Given those challenges to at-home hospice care, Warraich says, health systems have to ask, “Can we provide alternatives for patients who may not have the appropriate resources to be able to make that [death at home] happen safely?”
Options beyond home
Hospice care can be provided anywhere. When home is not a viable option, that care is provided in hospitals, nursing care facilities, and stand-alone hospice homes (which typically resemble houses or nursing homes). The issue is how well those environments meet a dying person’s wishes to be in a familiar setting that feels less medicinal than a hospital.
In many health systems that provide hospice care, the patient is often housed on a regular ward. They get a different level of care that focuses on comfort: They might be taken off a ventilator, for example, or not be awakened after midnight to take pills; might be served by specially trained staff; and might have a private room with lots of space for family and friends to stay.
At Mount Sinai Hospital, Chai says, most hospice patients stay in a 14-bed unit that is set aside specifically for palliative care (which focuses on relieving pain and symptoms from serious illness and chronic conditions, such as cancer and heart failure) and that feels more homelike.
For most terminal patients, however, the hospital is a last resort.
“If they want to die at home because they want to be in a more home-like setting, how does them staying in the same place achieve that?” Warraich asks. “Hospice just becomes more of a bureaucratic transition rather than an actual transition.”
One alternative that can feel less medical is an outside clinical facility, such as a nursing home.

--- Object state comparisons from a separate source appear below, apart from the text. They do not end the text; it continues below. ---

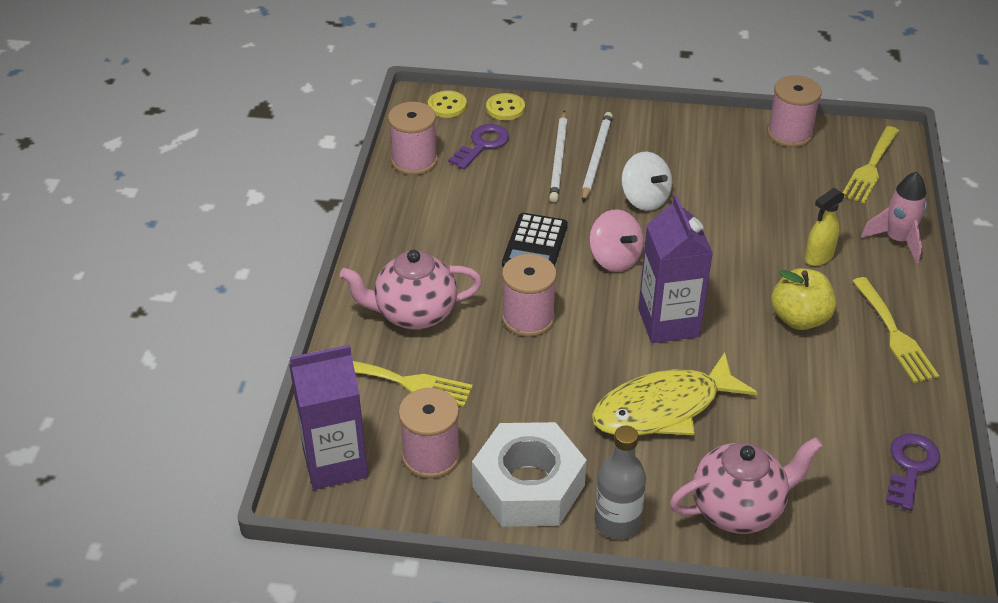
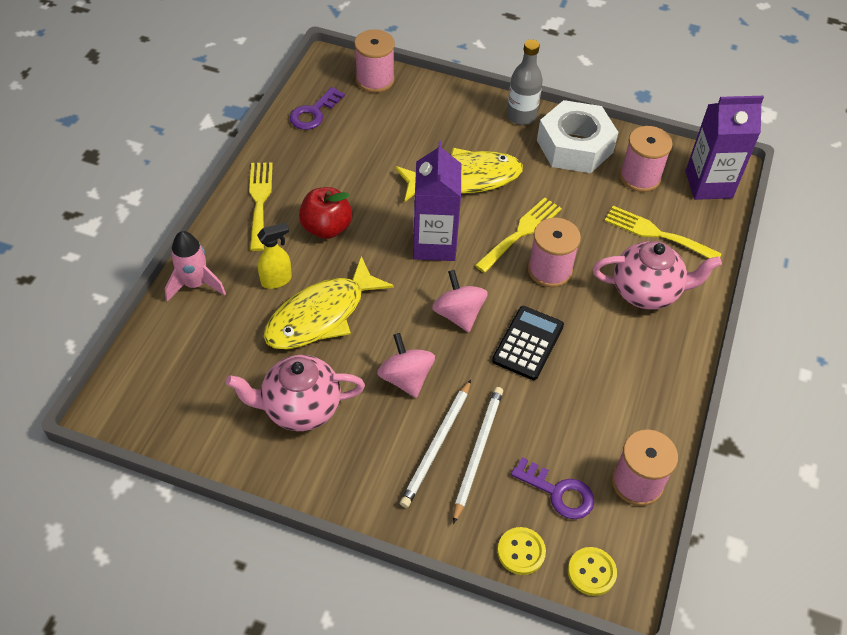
camera: 170 degrees left, 10 degrees up
(482, 145) = (558, 492): purple key -> purple key turned 105 degrees counterclockwise
(644, 199) = (406, 378): white spinning top -> pink spinning top
(738, 509) = (440, 109): pink teapot -> pink teapot (300, 408)
(753, 235) = (321, 315): none -> yellow fish
(789, 133) = (212, 439): pink spool -> pink spool (375, 80)
(799, 318) = (326, 228): yellow apple -> red apple
(870, 168) = (159, 373): yellow fork -> yellow fork (521, 232)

But those facilities often have limited bed space, creating wait times that literally exceed the life expectancy of the patient. And when someone does get in, insurance doesn’t cover much of the cost.
For example: Winegarden says that the 73-year-old woman at the Mayo Clinic Health System who wanted to die at home with her boyfriend and cat could have gone to a nursing facility but would have been liable for $9,000 a month in room and board fees. Stand-alone hospice homes are similarly expensive.

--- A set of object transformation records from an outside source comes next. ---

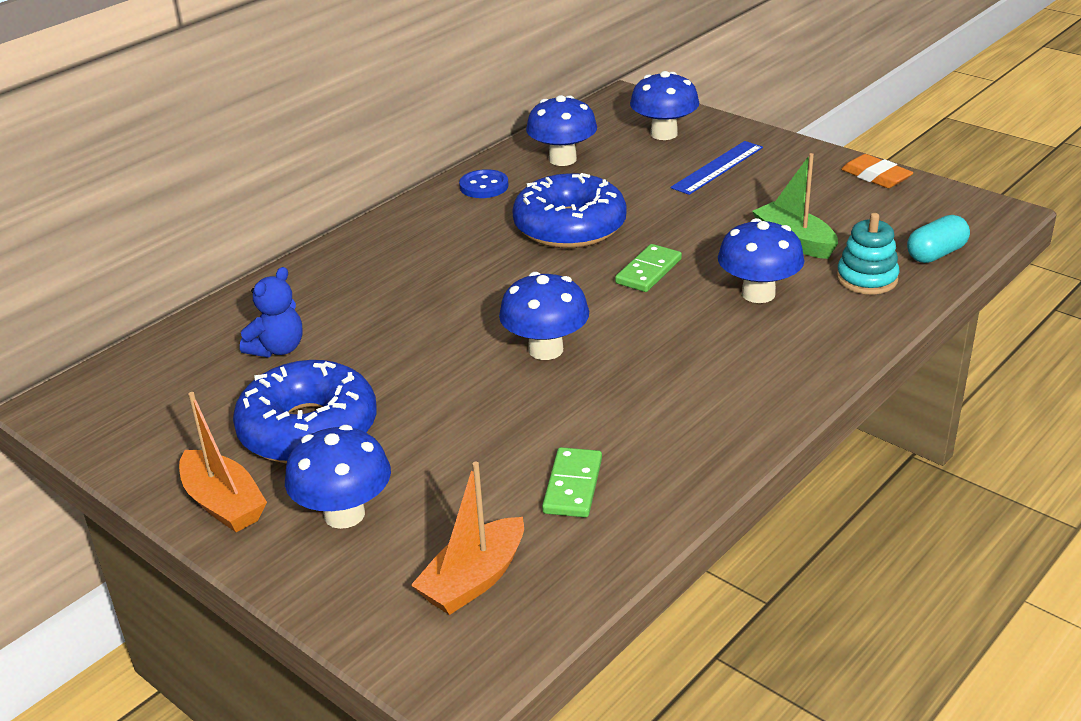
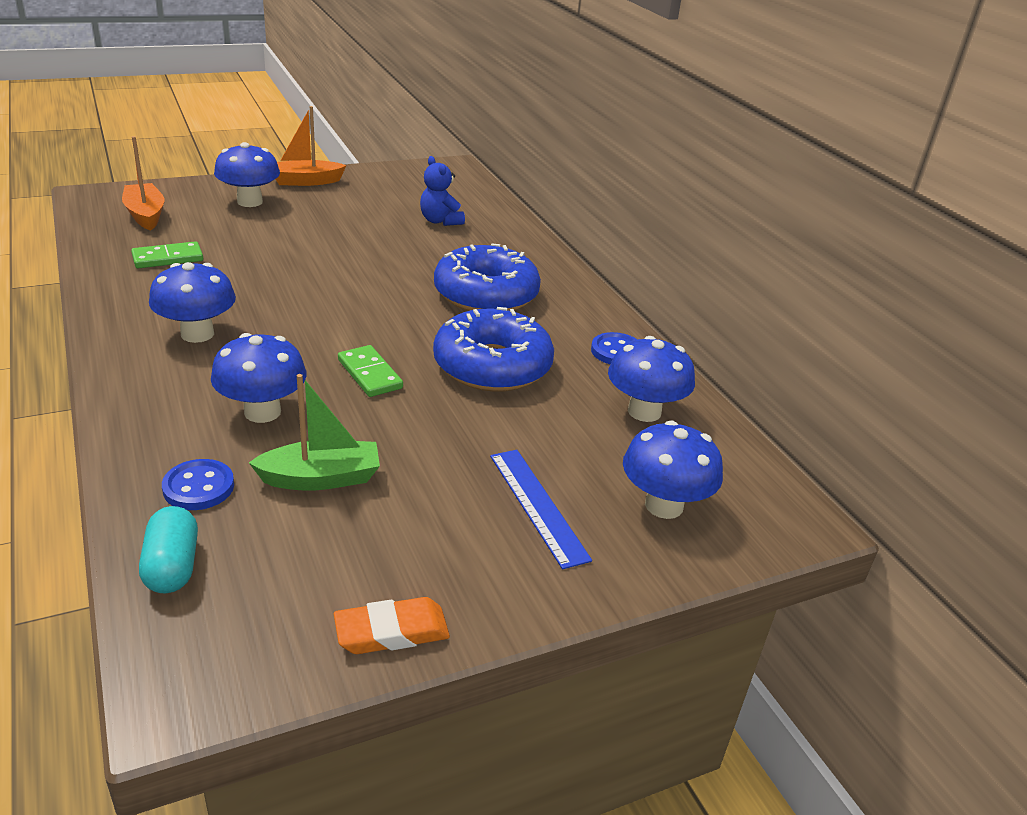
camera: 110 degrees right, 0 degrees up
(308, 429) = (339, 210): blue donut -> blue donut (486, 294)
(545, 349) = (318, 295): blue mushroom -> blue mushroom (197, 334)
(572, 486) = (168, 258): green domino -> green domino turned 60 degrees counterclockwise
(867, 279) = (198, 487): turquoise stacking toy -> blue button

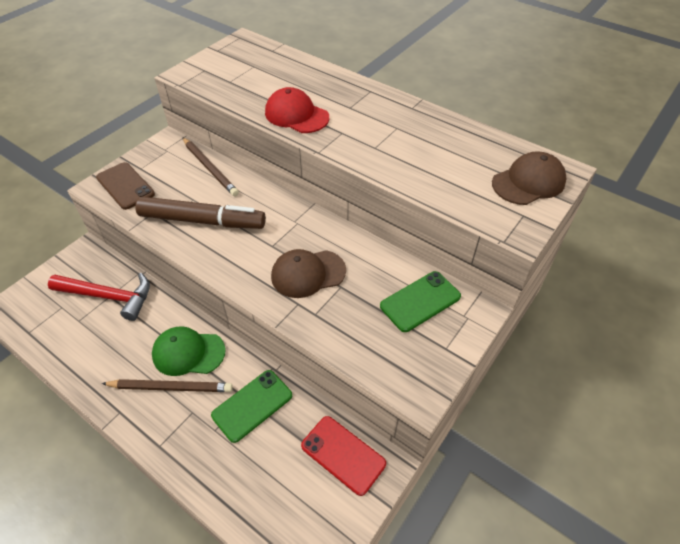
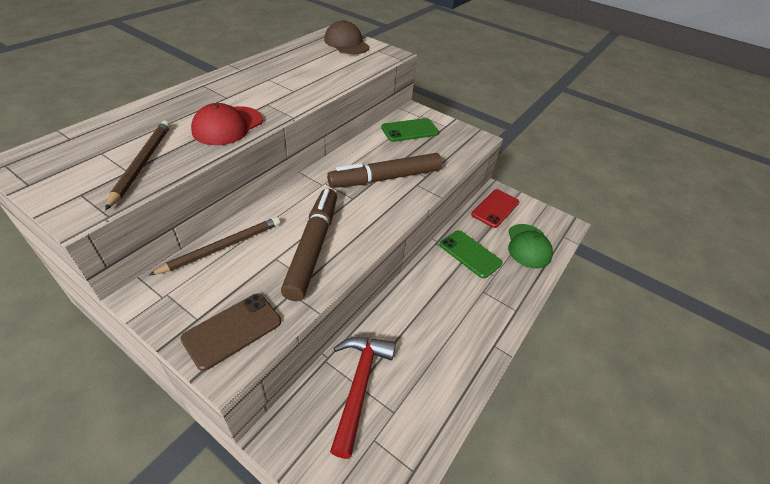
camera: 95 degrees left, 5 degrees down
(171, 387) = (463, 309): brown pencil -> brown pencil (142, 163)
(188, 353) = (427, 300): green cap -> green cap (528, 246)
(308, 273) = (385, 178): brown cap -> brown marker
(420, 301) = (410, 130): green phone -> green phone turned 75 degrees counterclockwise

Such complications are one reason that a select few health systems have established their own hospice homes away from the main campus.
At Duke Health, the Hock Family Pavilion in Durham is designed specifically for in-patient hospice care. It looks like a wide low-rise house, replete with a lawn, bushes, and white siding. Each of the 12 private rooms has a bath and patio.

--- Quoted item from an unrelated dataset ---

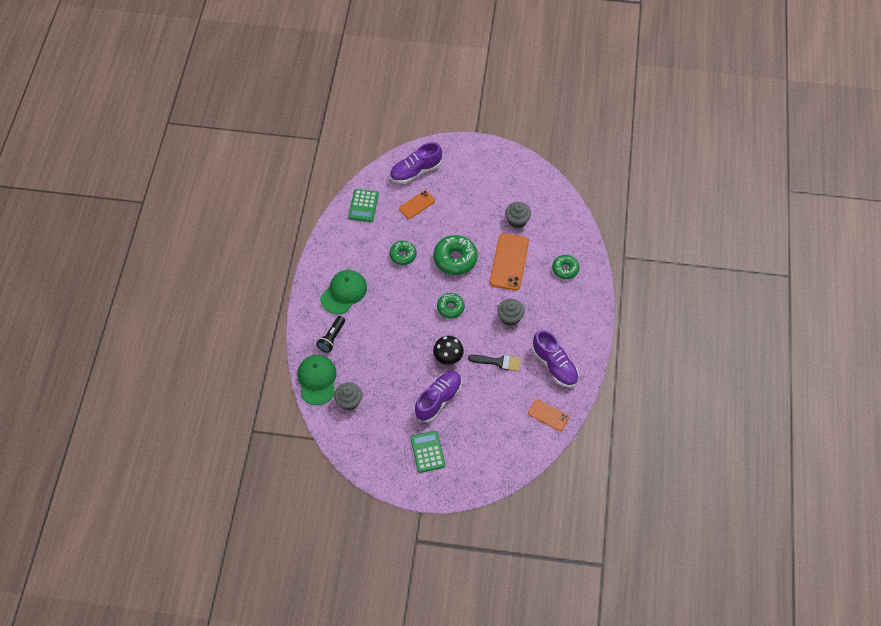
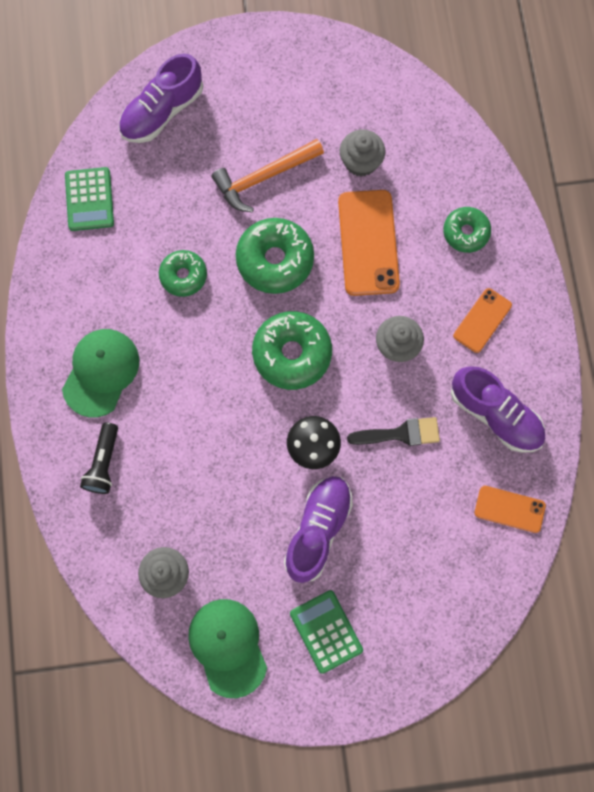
camera: 15 degrees left, 15 degrees up
(317, 380) = (100, 549): green cap -> green cap (228, 647)
(417, 205) = (182, 174): orange phone -> orange phone (482, 320)
(450, 308) = (292, 354): green donut -> green donut, size x1.63
(461, 216) = (264, 178): none -> orange hammer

“It’s staffed like a hospital but it doesn’t look like one,” Linton says. “You have nurses around the clock, you have access to a physician around the clock.”
UNC Health manages four small hospice homes in partnership with other organizations, including the State Employees’ Credit Union. One of the homes resembles a small public library. Its private rooms feature lots of sunlight and a wide door to a patio abutting the woodlands out back.
It’s common for patients to arrive after having tried hospice at home, Drickamer says. Although that transfer might feel depressing, she says patients and their caregivers are usually happy, even relieved, by the staff support and the environment.
“The wife can be a wife” instead of playing the role of nurse, she says.
Why don’t more health systems run hospice homes? Primarily because of cost, administrators say. Reimbursements from insurers, including Medicaid and Medicare, don’t nearly cover the costs of the facility and care team. Although patients are not getting medical care to cure their ailments, many of them are still high-acuity patients who require extensive care just to keep them comfortable, Linton says.
“Do we lose money on this? Yes,” Linton says.
That conundrum won’t change without federal action to increase payments for hospice care, Warraich says.
“The biggest challenge that hospice faces is that hospice care gets paid very little,” he says. “If you want hospice to be able to take sicker patients who want to die at home, we can’t do that without providing them additional support.”
Linton would like to see more hospice homes run by health systems, although he recognizes the financial commitment is significant.
“It’s the right thing to do,” he says.